▶ _GIVEN TEXT_:
------------------------------------------------------------------------

HILLARY CLINTON (D-NY), FMR. SEC. OF STATE, PRESIDENTIAL CANDIDATE: I really deplore the tone of his campaign and the inflammatory rhetoric. This is not the first time he`s demonstrated a, you know, penchant for sexism, and so I`m not sure, again, anybody is surprised that he keeps pushing the envelope.


REID: Now, yesterday, Trump made it clear that he was ready and willing to go after the former president as a way of attacking Secretary Clinton.


DONALD TRUMP (R), PRESIDENTIAL CANDIDATE: I think he is fair game because his presidency was really considered to be very troubled, to put it mildly, because of all the things that she`s talking to me about. I mean, she`s mentioning sexism.

I turned her exact words against her from that standpoint. And she`s got to be careful. You know, it`s got to be fair. Now, we all have to fight fairly and we have to fight, you know, for the good of the country, for the good of the people, for the good of everybody. But we have to fight fairly. And she`s playing the woman`s card. And it`s, like, give me a break.


REID: All righty. And late today, the Clinton campaign responded, quote, "Though Donald Trump pushed around nearly all of his fellow Republicans, Hillary Clinton won`t be bullied or distracted by attacks that he throws at her and former president Clinton."

They also announced Bill Clinton will make his first campaign trip for his wife. He`ll visit New Hampshire next week.

Eugene Robinson is a columnist with "The Washington Post" and MSNBC political analyst. Francesca Chambers is White House correspondent for "The Daily Mail." And Paul Singer is Washington correspondent for "USA Today."

OK, Francesca, I`m going to come to you. I`m going to play the woman card just a little bit.


REID: The idea and the irony of Donald Trump accusing Bill Clinton of being sexist and having a penchant for sexism -- respond. Your thoughts?

FRANCESCA CHAMBERS, "THE DAILY MAIL": Well, I think he`s trying to take the issue off the table. I think we all remember so well in that first Republican debate, when Megyn Kelly came in with some of the names that he`s called women in the past, and he didn`t like that very much.

And so what I think that Trump was trying to do here was say, Look, you know, if you want to call me a sexist, I`m going to bring up some of the things that your husband`s done. And I don`t think Hillary Clinton necessarily wants him to do that, wants to have that conversation during the presidential race all over again. So she could possibly back off on this issue.

------------------------------------------------------------------------

▶ _INFORMATION SHOWN_:
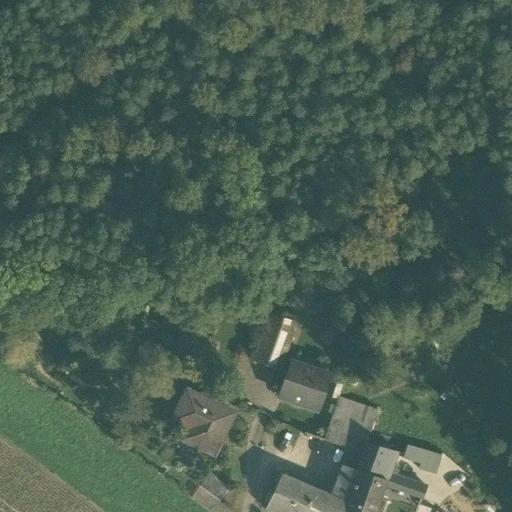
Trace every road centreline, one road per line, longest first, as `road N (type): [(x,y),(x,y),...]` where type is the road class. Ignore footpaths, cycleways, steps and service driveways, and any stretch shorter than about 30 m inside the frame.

------------------------------------------------------------------------

▶ _REQUEST_:
In the transcript, which state will Bill Clinton visit on his first campaign trip for his wife, and when? None of the lines are needed here.

▶ _EXERCISE RESULT_:
New Hampshire, next week.